TASK BRIEF => Give the entries again exactly, every one of them.

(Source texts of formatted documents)
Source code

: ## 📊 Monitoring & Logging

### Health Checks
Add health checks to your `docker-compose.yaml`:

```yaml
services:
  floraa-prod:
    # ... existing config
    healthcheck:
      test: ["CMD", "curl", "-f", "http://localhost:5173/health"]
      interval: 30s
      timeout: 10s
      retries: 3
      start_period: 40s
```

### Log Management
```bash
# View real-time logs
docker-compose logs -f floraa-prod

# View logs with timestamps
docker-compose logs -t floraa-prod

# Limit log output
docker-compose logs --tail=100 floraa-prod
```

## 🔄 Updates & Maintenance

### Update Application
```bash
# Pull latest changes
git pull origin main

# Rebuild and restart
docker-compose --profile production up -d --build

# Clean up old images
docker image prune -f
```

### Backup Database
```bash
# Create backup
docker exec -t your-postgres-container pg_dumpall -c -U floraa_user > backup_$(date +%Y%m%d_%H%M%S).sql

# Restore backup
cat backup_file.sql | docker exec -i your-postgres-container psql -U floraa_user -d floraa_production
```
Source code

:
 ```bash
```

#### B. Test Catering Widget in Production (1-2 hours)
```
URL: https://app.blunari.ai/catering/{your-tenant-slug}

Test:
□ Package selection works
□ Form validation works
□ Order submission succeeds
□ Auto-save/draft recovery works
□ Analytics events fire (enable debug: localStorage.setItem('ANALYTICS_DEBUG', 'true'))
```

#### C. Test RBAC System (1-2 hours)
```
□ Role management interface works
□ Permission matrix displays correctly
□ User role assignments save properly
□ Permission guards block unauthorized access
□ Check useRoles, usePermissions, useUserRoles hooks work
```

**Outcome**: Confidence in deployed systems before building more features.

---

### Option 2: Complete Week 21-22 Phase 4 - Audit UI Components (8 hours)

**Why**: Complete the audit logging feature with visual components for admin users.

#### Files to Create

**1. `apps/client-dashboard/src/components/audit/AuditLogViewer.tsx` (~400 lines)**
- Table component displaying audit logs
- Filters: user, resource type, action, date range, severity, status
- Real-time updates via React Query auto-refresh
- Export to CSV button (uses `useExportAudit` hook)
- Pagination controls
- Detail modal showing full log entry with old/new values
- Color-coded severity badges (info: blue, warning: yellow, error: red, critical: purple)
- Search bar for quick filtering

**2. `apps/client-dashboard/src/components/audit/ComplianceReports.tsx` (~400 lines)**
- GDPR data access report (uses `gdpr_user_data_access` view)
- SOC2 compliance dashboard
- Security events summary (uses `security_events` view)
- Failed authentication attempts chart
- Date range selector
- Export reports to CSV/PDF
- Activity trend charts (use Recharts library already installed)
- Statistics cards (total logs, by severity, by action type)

THE ANSWER =>
Source code

: ## 📊 Monitoring & Logging

### Health Checks
Add health checks to your `docker-compose.yaml`:

```yaml
services:
  floraa-prod:
    # ... existing config
    healthcheck:
      test: ["CMD", "curl", "-f", "http://localhost:5173/health"]
      interval: 30s
      timeout: 10s
      retries: 3
      start_period: 40s
```

### Log Management
```bash
# View real-time logs
docker-compose logs -f floraa-prod

# View logs with timestamps
docker-compose logs -t floraa-prod

# Limit log output
docker-compose logs --tail=100 floraa-prod
```

## 🔄 Updates & Maintenance

### Update Application
```bash
# Pull latest changes
git pull origin main

# Rebuild and restart
docker-compose --profile production up -d --build

# Clean up old images
docker image prune -f
```

### Backup Database
```bash
# Create backup
docker exec -t your-postgres-container pg_dumpall -c -U floraa_user > backup_$(date +%Y%m%d_%H%M%S).sql

# Restore backup
cat backup_file.sql | docker exec -i your-postgres-container psql -U floraa_user -d floraa_production
```
Source code

:
 ```bash
```

#### B. Test Catering Widget in Production (1-2 hours)
```
URL: https://app.blunari.ai/catering/{your-tenant-slug}

Test:
□ Package selection works
□ Form validation works
□ Order submission succeeds
□ Auto-save/draft recovery works
□ Analytics events fire (enable debug: localStorage.setItem('ANALYTICS_DEBUG', 'true'))
```

#### C. Test RBAC System (1-2 hours)
```
□ Role management interface works
□ Permission matrix displays correctly
□ User role assignments save properly
□ Permission guards block unauthorized access
□ Check useRoles, usePermissions, useUserRoles hooks work
```

**Outcome**: Confidence in deployed systems before building more features.

---

### Option 2: Complete Week 21-22 Phase 4 - Audit UI Components (8 hours)

**Why**: Complete the audit logging feature with visual components for admin users.

#### Files to Create

**1. `apps/client-dashboard/src/components/audit/AuditLogViewer.tsx` (~400 lines)**
- Table component displaying audit logs
- Filters: user, resource type, action, date range, severity, status
- Real-time updates via React Query auto-refresh
- Export to CSV button (uses `useExportAudit` hook)
- Pagination controls
- Detail modal showing full log entry with old/new values
- Color-coded severity badges (info: blue, warning: yellow, error: red, critical: purple)
- Search bar for quick filtering

**2. `apps/client-dashboard/src/components/audit/ComplianceReports.tsx` (~400 lines)**
- GDPR data access report (uses `gdpr_user_data_access` view)
- SOC2 compliance dashboard
- Security events summary (uses `security_events` view)
- Failed authentication attempts chart
- Date range selector
- Export reports to CSV/PDF
- Activity trend charts (use Recharts library already installed)
- Statistics cards (total logs, by severity, by action type)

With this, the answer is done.